HARDLY a week goes by without another story of high and escalating rates of poverty in Australia.
Although there are no regular government estimates of poverty in this country, a recent book-with contributions from most Australian poverty experts-concluded that, in 1996, 17 per cent of all Australian households were in poverty and another 13 per cent were on the verge of poverty. This is equivalent to 3.6 million people-or about the population of Melbourne-and represents a 50 per cent increase on the poverty rate found in 1974.(1)
Clearly, if these reports have any connection with reality, they would indicate a scandal of monumental proportions. Australia is a rich country. Beyond an irreducible minimum produced by bad luck or folly, there should be no poverty in Australia.
So, what is really going on? Although we do not know with precision what the poverty rate in Australia is-- because we have avoided measuring it-- there is enough evidence to conclude that poverty, as it has traditionally been understood, is low and close to the irreducible minimum.
Of course, many Australian families struggle to get by on low incomes. That does not mean they are in poverty. Poverty has a clear and accepted meaning to ordinary folk-not being able to of ford the basic necessities of life.
The overstatement of poverty is largely a result of a basic misrepresentation. The Henderson Poverty Line (HPL)-which is the main measurement of poverty in Australia-is a relative index based on a fixed share of average per capita household disposable income. It is not, and never has been, linked in any way to the actual cost of basic necessities.
The HPL is, in fact, a tool for measuring inequality, not poverty. The problem with such measures is that they ensure that poverty is always with us. Some households will always lie at the tail end of the income distribution, and be relatively `poor', no matter how much they earn or consume.
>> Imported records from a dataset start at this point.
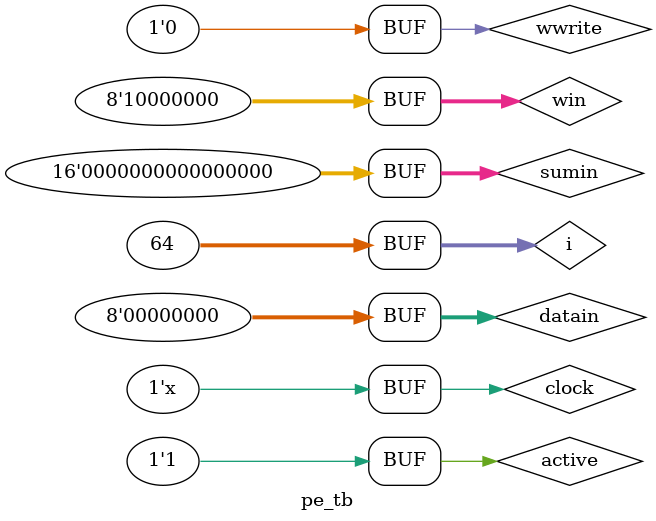
<source format=v>
`timescale 1ns / 1ps

module pe_tb();

    reg clock, active, wwrite;
    reg [7:0] datain, win;
    reg [15:0] sumin;

    wire [15:0] maccout;
    wire [7:0] dataout, wout;
    wire wwriteout, activeout;

    integer i;

    pe DUT(
        .clock(clock),
        .active(active),
        .datain(datain),
        .win(win),
        .sumin(sumin),
        .wwrite(wwrite),
        .maccout(maccout),
        .dataout(dataout),
        .wout(wout),
        .wwriteout(wwriteout),
        .activeout(activeout)
    );

    always begin
        #5;
        clock = ~clock;
    end // always

    initial begin
        clock = 1'b1;
        active = 1'b0;   
        wwrite = 1'b0;
        datain = 8'h00;
        win = 8'h00;
        sumin = 16'h0000;

        //#100;
        active = 1'b1;

        wwrite = 1'b1;

        for (i = 0; i < 64; i = i + 1) begin
            #10;
            win = win + 8'h04;
        end

        wwrite = 1'b0;

        for (i = 0; i < 64; i = i + 1) begin
            #10;
            win = win + 8'h02;
        end

    end // initial

endmodule // pe_tb

</source>
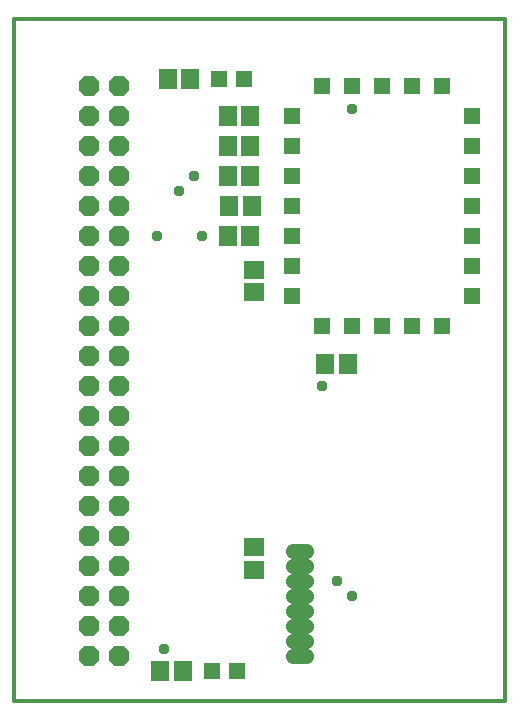
<source format=gts>
G04 EAGLE Gerber RS-274X export*
G75*
%MOMM*%
%FSLAX34Y34*%
%LPD*%
%INSolderstop Top*%
%IPPOS*%
%AMOC8*
5,1,8,0,0,1.08239X$1,22.5*%
G01*
%ADD10C,0.304800*%
%ADD11R,1.703200X1.503200*%
%ADD12R,1.353200X1.353200*%
%ADD13R,1.503200X1.703200*%
%ADD14R,1.403200X1.403200*%
%ADD15C,1.311200*%
%ADD16P,1.869504X8X292.500000*%
%ADD17C,0.959600*%


D10*
X-19050Y0D02*
X396750Y0D01*
X396750Y577750D01*
X-19050Y577750D01*
X-19050Y0D01*
D11*
X184150Y365100D03*
X184150Y346100D03*
D12*
X215900Y495300D03*
X215900Y469900D03*
X215900Y444500D03*
X215900Y419100D03*
X215900Y393700D03*
X215900Y368300D03*
X215900Y342900D03*
X241300Y317500D03*
X266700Y317500D03*
X292100Y317500D03*
X317500Y317500D03*
X342900Y317500D03*
X368300Y342900D03*
X368300Y368300D03*
X368300Y393700D03*
X368300Y419100D03*
X368300Y444500D03*
X368300Y469900D03*
X368300Y495300D03*
X342900Y520700D03*
X317500Y520700D03*
X292100Y520700D03*
X266700Y520700D03*
X241300Y520700D03*
D13*
X161950Y495300D03*
X180950Y495300D03*
X161950Y469900D03*
X180950Y469900D03*
X161950Y444500D03*
X180950Y444500D03*
X163220Y419100D03*
X182220Y419100D03*
X161950Y393700D03*
X180950Y393700D03*
X244500Y285750D03*
X263500Y285750D03*
D14*
X175600Y527050D03*
X154600Y527050D03*
D13*
X130150Y527050D03*
X111150Y527050D03*
D11*
X184150Y111150D03*
X184150Y130150D03*
D15*
X216710Y127000D02*
X227790Y127000D01*
X227790Y114300D02*
X216710Y114300D01*
X216710Y101600D02*
X227790Y101600D01*
X227790Y88900D02*
X216710Y88900D01*
X216710Y76200D02*
X227790Y76200D01*
X227790Y63500D02*
X216710Y63500D01*
X216710Y50800D02*
X227790Y50800D01*
X227790Y38100D02*
X216710Y38100D01*
D16*
X44450Y520700D03*
X69850Y520700D03*
X44450Y495300D03*
X69850Y495300D03*
X44450Y469900D03*
X69850Y469900D03*
X44450Y444500D03*
X69850Y444500D03*
X44450Y419100D03*
X69850Y419100D03*
X44450Y393700D03*
X69850Y393700D03*
X44450Y368300D03*
X69850Y368300D03*
X44450Y342900D03*
X69850Y342900D03*
X44450Y317500D03*
X69850Y317500D03*
X44450Y292100D03*
X69850Y292100D03*
X44450Y266700D03*
X69850Y266700D03*
X44450Y241300D03*
X69850Y241300D03*
X44450Y215900D03*
X69850Y215900D03*
X44450Y190500D03*
X69850Y190500D03*
X44450Y165100D03*
X69850Y165100D03*
X44450Y139700D03*
X69850Y139700D03*
X44450Y114300D03*
X69850Y114300D03*
X44450Y88900D03*
X69850Y88900D03*
X44450Y63500D03*
X69850Y63500D03*
X44450Y38100D03*
X69850Y38100D03*
D14*
X169250Y25400D03*
X148250Y25400D03*
D13*
X123800Y25400D03*
X104800Y25400D03*
D17*
X107950Y44450D03*
X266700Y501650D03*
X241300Y266700D03*
X139700Y393700D03*
X120650Y431800D03*
X133350Y444500D03*
X101600Y393700D03*
X254000Y101600D03*
X266700Y88900D03*
M02*

</source>
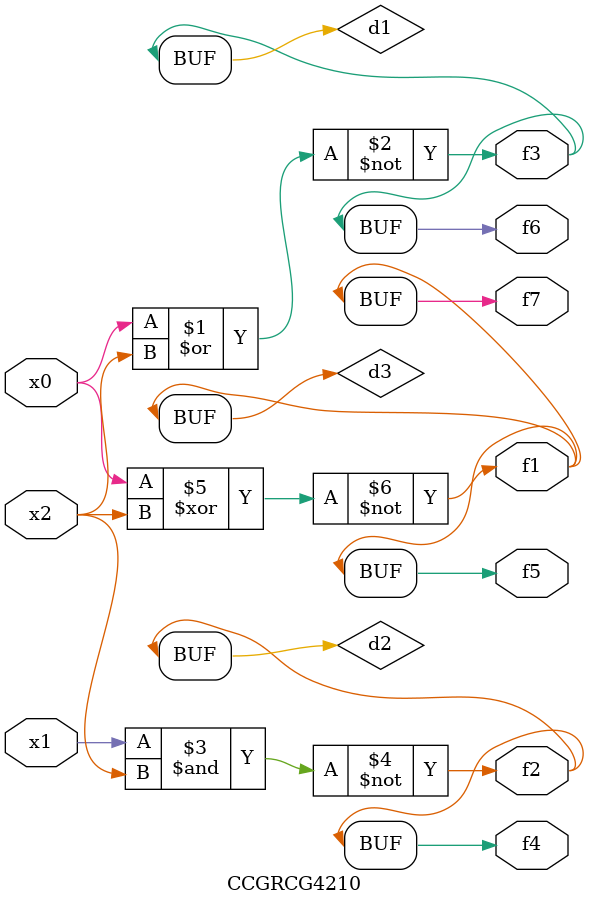
<source format=v>
module CCGRCG4210(
	input x0, x1, x2,
	output f1, f2, f3, f4, f5, f6, f7
);

	wire d1, d2, d3;

	nor (d1, x0, x2);
	nand (d2, x1, x2);
	xnor (d3, x0, x2);
	assign f1 = d3;
	assign f2 = d2;
	assign f3 = d1;
	assign f4 = d2;
	assign f5 = d3;
	assign f6 = d1;
	assign f7 = d3;
endmodule

</source>
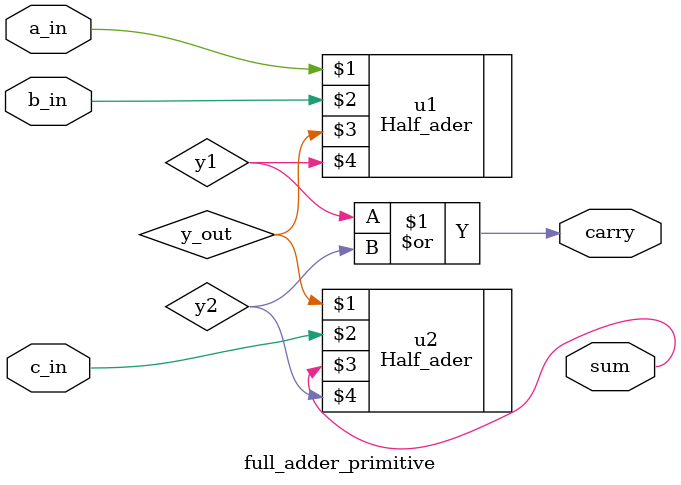
<source format=v>
`timescale 1ns / 1ps


module full_adder_primitive(
     input a_in,
     input b_in,
     input c_in,
     output sum,
     output carry
    );
    
 Half_ader u1 (a_in,b_in,y_out,y1);
 Half_ader u2 (y_out,c_in,sum,y2);
 or u3 (carry,y1,y2);
    
endmodule

</source>
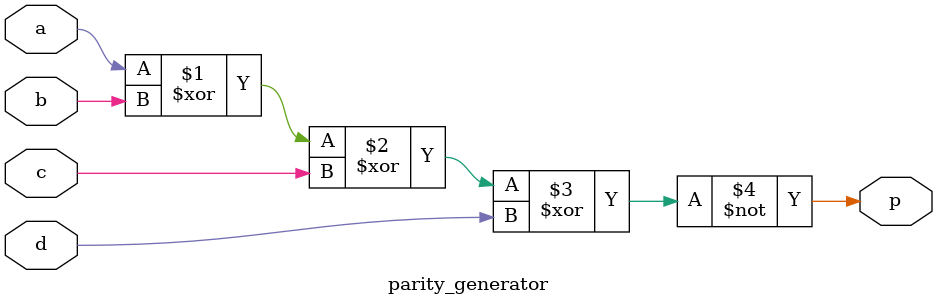
<source format=v>
`timescale 1ns / 1ps
module parity_generator(
    input a,b,c,d,
    output p
    );
assign p=~(a^b^c^d);
endmodule

</source>
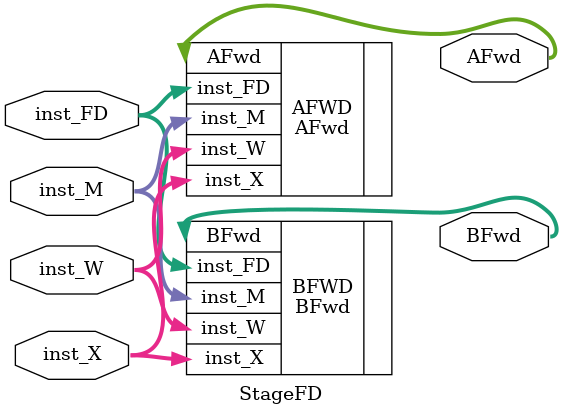
<source format=v>
/*
Module:
    Fetch and Decode Stage (StageFD)

Description:
    Determines the control logic bits for PCSel, RegWEn, AFwd, and BFwd.

Input:
    inst_FD: 32-bit instruction in the FD stage
    inst_X : 32-bit instruction in the X  stage
    inst_M : 32-bit instruction in the M  stage
    inst_W : 32-bit instruction in the W  stage

Outputs:
    AFwd: 8-bit signal that determines A forwarding
    BFwd: 8-bit signal that determines B forwarding

Authors:
    Matthew Dharmawan and Reuben Koshy Thomas

*/
`include "Opcode.vh"
`include "ControlLogicSel.vh"

module StageFD (
    input [31:0] inst_FD,
    input [31:0] inst_X,
    input [31:0] inst_M,
    input [31:0] inst_W,


    output [2:0] AFwd,
    output [2:0] BFwd
);

AFwd AFWD (
    .inst_FD(inst_FD), // Resolve it to be sent the register bits instead
    .inst_X(inst_X),
    .inst_M(inst_M),
    .inst_W(inst_W),

    .AFwd(AFwd)
);

BFwd BFWD (
    .inst_FD(inst_FD), // Resolve it to be sent the register bits instead
    .inst_X(inst_X),
    .inst_M(inst_M),
    .inst_W(inst_W),

    .BFwd(BFwd)
);

endmodule
</source>
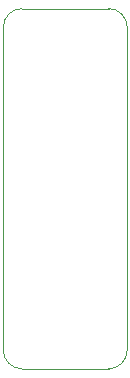
<source format=gko>
G04*
G04 #@! TF.GenerationSoftware,Altium Limited,CircuitStudio,1.5.2 (30)*
G04*
G04 Layer_Color=16720538*
%FSLAX24Y24*%
%MOIN*%
G70*
G01*
G75*
%ADD81C,0.0010*%
D81*
X502175Y364308D02*
G03*
X501550Y363683I0J-625D01*
G01*
X505059Y352300D02*
G03*
X505684Y352925I0J625D01*
G01*
Y363683D02*
G03*
X505059Y364308I-625J0D01*
G01*
X501550Y352925D02*
G03*
X502175Y352300I625J0D01*
G01*
X501550Y352925D02*
Y363683D01*
X502175Y364308D02*
X505059D01*
X502175Y352300D02*
X505059D01*
X505684Y352925D02*
Y363683D01*
M02*

</source>
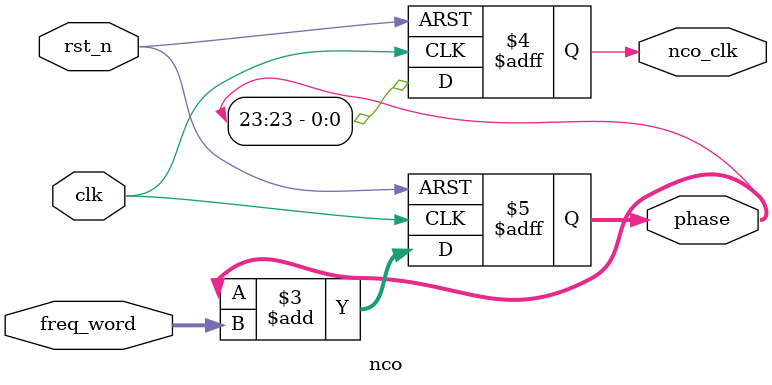
<source format=v>
/*
 * Module: nco
 * Desc: Phase accumulator NCO. MSB is output clock.
 * Author: Grant Chapman, 2025-10-28
 */
module nco #(
  parameter integer FW = 24
)(
  input  wire             clk,
  input  wire             rst_n,
  input  wire [FW-1:0]    freq_word,
  output reg              nco_clk,    // square wave
  output reg [FW-1:0]     phase       // (optional) observable phase
);
  always @(posedge clk or negedge rst_n) begin
    if (!rst_n) begin
      phase   <= '0;
      nco_clk <= 1'b0;
    end else begin
      phase   <= phase + freq_word;
      nco_clk <= phase[FW-1];
    end
  end
endmodule

</source>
In order to see what is happening with poverty, we need a measure that is related to a basket of life's necessities. Although such a measure does not exist in Australia, a rough and generous estimate can be obtained by indexing the poverty line in 1974 by the consumer price index (CPI). This shows what an acceptable standard of poverty in 1974-when the HPL was first established-would be today. In 1998, the HPL was 35 per cent larger than the 1974 HPL indexed by the CPI. In other words, the lion's share of the reported increase in the HPL since 1974 has been driven by steadily inflating the poverty standard.